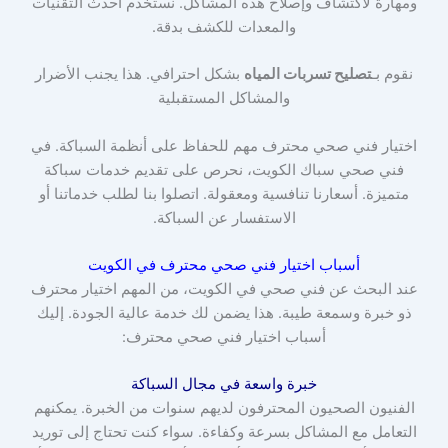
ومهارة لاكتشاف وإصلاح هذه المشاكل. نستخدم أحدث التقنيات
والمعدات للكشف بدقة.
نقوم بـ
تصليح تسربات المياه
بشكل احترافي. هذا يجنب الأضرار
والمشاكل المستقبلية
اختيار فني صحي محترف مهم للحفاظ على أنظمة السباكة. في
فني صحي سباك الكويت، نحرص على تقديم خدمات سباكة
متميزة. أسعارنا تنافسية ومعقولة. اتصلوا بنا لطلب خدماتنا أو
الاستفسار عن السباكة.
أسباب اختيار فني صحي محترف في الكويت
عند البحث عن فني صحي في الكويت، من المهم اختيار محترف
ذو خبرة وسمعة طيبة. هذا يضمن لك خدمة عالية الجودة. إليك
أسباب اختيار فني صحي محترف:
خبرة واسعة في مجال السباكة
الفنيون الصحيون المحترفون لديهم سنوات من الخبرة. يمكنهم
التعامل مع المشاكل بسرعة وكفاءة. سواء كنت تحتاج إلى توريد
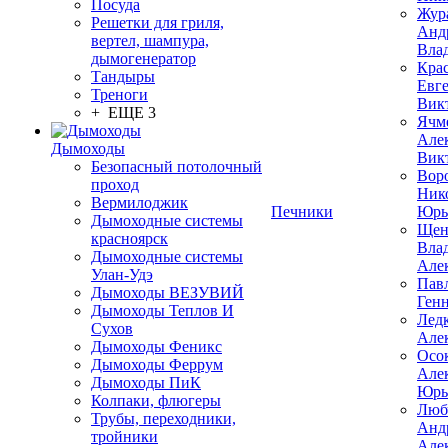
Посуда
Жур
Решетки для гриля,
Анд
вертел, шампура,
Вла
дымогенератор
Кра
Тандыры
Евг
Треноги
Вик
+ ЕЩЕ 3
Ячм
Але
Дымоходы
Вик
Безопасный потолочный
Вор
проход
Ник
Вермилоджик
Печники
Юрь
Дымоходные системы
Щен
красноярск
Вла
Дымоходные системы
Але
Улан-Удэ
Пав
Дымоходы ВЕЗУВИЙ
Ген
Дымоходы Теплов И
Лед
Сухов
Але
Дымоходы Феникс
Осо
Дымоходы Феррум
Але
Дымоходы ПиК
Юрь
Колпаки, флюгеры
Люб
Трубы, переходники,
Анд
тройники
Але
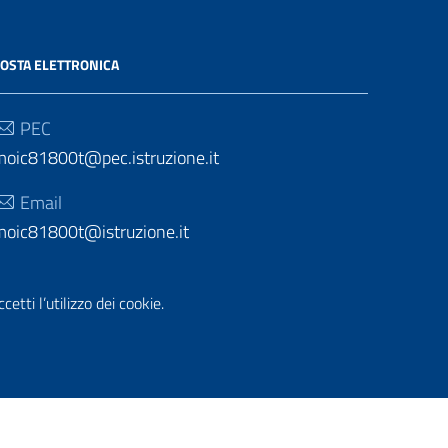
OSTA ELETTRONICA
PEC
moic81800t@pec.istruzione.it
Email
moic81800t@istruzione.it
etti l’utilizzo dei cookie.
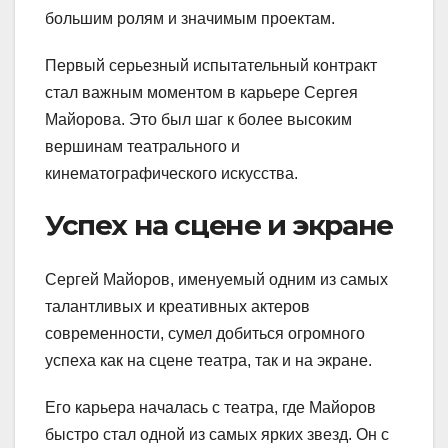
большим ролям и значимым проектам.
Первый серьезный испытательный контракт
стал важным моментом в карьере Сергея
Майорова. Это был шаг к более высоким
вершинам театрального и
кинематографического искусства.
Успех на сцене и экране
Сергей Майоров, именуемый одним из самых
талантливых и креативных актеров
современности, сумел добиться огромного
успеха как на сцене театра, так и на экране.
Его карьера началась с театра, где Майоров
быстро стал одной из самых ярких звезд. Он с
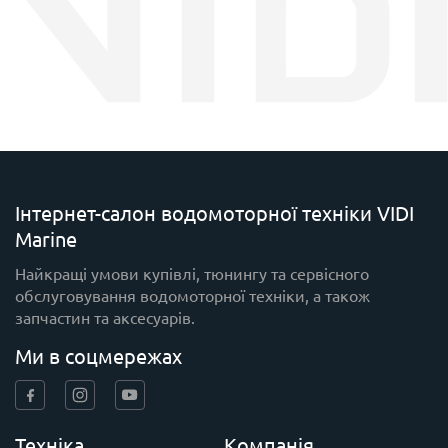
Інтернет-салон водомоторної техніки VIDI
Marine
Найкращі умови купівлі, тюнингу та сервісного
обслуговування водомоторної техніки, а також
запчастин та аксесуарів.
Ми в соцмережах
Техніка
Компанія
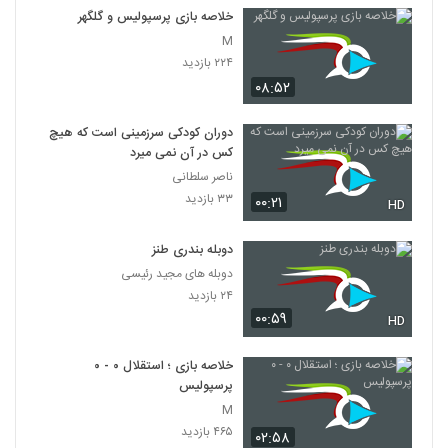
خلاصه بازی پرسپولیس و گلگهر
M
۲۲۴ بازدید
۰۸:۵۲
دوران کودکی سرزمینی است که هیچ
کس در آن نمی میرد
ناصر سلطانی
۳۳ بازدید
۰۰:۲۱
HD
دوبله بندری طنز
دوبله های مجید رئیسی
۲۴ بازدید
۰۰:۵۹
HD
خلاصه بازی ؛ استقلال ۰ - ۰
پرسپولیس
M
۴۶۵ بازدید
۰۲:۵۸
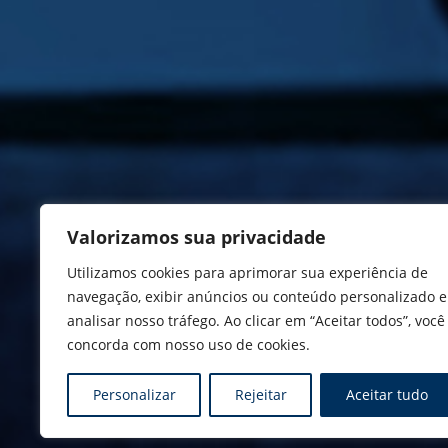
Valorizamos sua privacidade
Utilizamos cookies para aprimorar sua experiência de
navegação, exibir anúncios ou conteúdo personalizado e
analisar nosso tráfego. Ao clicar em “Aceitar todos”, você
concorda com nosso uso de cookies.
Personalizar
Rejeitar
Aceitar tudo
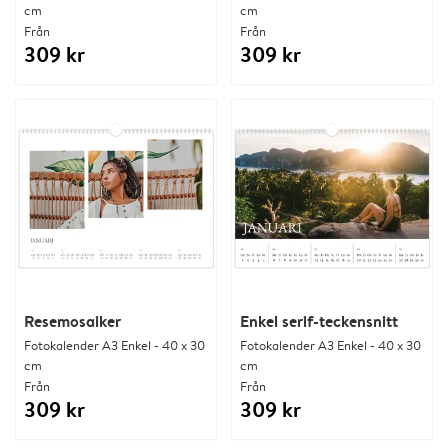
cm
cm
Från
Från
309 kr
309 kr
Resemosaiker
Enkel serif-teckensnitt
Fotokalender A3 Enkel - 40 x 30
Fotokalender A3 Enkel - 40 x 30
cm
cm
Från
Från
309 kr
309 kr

▸ INSTRUCTIONS FOR THE TASK
Rewrite everything from the line containing "خلاصه بازی پرسپولیس و گلگهر" down to the end of the listing, swapping "kr" for "SEK" and changing nothing else. Leave the pictures out of your answer.

▸ YOUR RESPONSE
خلاصه بازی پرسپولیس و گلگهر
M
۲۲۴ بازدید
۰۸:۵۲
دوران کودکی سرزمینی است که هیچ
کس در آن نمی میرد
ناصر سلطانی
۳۳ بازدید
۰۰:۲۱
HD
دوبله بندری طنز
دوبله های مجید رئیسی
۲۴ بازدید
۰۰:۵۹
HD
خلاصه بازی ؛ استقلال ۰ - ۰
پرسپولیس
M
۴۶۵ بازدید
۰۲:۵۸
Valorizamos sua privacidade
Utilizamos cookies para aprimorar sua experiência de
navegação, exibir anúncios ou conteúdo personalizado e
analisar nosso tráfego. Ao clicar em “Aceitar todos”, você
concorda com nosso uso de cookies.
Personalizar
Rejeitar
Aceitar tudo
cm
cm
Från
Från
309 SEK
309 SEK
Resemosaiker
Enkel serif-teckensnitt
Fotokalender A3 Enkel - 40 x 30
Fotokalender A3 Enkel - 40 x 30
cm
cm
Från
Från
309 SEK
309 SEK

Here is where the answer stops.